Collected data:
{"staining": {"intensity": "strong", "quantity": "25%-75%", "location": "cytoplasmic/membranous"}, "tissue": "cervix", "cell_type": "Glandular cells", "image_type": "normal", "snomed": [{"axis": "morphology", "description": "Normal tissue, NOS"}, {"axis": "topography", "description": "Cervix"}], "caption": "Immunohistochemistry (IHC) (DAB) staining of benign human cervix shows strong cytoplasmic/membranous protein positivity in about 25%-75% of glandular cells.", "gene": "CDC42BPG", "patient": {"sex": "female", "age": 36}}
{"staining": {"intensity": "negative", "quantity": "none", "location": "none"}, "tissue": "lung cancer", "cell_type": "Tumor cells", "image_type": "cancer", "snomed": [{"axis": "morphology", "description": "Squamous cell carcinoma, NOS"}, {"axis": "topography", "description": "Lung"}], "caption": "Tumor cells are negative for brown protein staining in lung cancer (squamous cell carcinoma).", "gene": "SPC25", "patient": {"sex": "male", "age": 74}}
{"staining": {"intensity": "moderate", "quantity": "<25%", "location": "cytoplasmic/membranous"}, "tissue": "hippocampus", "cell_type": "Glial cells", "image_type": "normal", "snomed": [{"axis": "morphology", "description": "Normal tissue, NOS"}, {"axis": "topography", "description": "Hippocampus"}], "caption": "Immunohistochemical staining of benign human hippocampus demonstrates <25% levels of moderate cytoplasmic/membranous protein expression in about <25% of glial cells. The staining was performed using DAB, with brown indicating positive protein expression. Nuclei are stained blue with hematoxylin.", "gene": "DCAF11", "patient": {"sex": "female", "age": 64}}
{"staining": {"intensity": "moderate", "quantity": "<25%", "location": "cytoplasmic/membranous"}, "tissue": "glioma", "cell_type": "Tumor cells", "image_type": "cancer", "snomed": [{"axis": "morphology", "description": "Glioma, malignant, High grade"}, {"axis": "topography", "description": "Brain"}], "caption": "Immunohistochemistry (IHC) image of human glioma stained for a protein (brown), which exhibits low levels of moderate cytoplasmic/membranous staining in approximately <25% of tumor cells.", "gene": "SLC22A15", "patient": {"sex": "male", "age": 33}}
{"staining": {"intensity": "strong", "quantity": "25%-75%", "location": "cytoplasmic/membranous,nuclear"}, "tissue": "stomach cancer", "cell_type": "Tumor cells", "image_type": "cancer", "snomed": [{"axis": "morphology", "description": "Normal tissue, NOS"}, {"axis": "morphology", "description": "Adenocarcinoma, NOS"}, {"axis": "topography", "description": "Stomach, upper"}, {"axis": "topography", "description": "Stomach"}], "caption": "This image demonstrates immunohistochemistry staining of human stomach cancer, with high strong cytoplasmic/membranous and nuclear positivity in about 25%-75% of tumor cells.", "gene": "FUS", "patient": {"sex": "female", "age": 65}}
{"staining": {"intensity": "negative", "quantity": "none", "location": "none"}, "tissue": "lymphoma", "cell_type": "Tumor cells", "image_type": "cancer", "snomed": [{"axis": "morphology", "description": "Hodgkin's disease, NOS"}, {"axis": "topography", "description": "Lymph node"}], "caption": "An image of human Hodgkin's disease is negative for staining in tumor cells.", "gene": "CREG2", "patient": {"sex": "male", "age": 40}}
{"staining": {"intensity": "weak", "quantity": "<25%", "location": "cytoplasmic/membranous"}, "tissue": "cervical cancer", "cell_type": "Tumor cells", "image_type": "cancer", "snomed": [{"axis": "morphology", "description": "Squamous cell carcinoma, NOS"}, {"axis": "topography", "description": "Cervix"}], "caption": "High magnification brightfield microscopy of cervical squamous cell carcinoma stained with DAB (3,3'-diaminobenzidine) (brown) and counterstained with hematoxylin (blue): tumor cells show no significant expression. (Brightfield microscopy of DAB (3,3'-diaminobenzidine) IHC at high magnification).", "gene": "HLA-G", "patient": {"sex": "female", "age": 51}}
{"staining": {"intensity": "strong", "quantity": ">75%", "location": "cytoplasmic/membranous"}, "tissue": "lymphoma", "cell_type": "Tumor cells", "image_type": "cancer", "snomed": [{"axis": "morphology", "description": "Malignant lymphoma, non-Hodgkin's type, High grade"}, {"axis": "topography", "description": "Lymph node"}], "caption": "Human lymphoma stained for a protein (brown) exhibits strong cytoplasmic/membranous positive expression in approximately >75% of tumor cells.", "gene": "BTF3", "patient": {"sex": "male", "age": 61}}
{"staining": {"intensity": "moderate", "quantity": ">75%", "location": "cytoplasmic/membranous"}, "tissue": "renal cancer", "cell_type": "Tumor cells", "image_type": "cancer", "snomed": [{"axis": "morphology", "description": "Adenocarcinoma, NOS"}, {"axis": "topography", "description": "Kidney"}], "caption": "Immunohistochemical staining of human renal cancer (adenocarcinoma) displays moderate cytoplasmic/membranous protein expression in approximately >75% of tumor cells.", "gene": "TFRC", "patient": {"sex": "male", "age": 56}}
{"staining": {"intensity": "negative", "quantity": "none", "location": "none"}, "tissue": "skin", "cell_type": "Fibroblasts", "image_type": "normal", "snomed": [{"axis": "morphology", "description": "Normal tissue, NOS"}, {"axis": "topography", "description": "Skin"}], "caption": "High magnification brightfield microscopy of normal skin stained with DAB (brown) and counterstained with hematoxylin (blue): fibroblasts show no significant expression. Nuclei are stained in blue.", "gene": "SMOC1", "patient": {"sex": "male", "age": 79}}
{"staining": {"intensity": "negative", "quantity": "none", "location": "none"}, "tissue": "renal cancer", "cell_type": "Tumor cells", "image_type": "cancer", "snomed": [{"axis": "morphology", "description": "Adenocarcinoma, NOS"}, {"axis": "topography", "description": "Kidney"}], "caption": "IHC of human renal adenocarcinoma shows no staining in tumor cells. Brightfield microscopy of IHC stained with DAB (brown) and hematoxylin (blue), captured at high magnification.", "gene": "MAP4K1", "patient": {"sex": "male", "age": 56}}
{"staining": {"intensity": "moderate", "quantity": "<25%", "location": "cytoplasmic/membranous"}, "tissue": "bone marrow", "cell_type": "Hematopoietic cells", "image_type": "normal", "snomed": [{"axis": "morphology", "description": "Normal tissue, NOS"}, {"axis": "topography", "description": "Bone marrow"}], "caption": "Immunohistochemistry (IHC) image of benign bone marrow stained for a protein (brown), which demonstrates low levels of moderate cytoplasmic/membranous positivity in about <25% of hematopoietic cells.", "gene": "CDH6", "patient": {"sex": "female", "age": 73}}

What you need to do
Number of lines above containing "positive": give it, with no other text.

Output of the task
2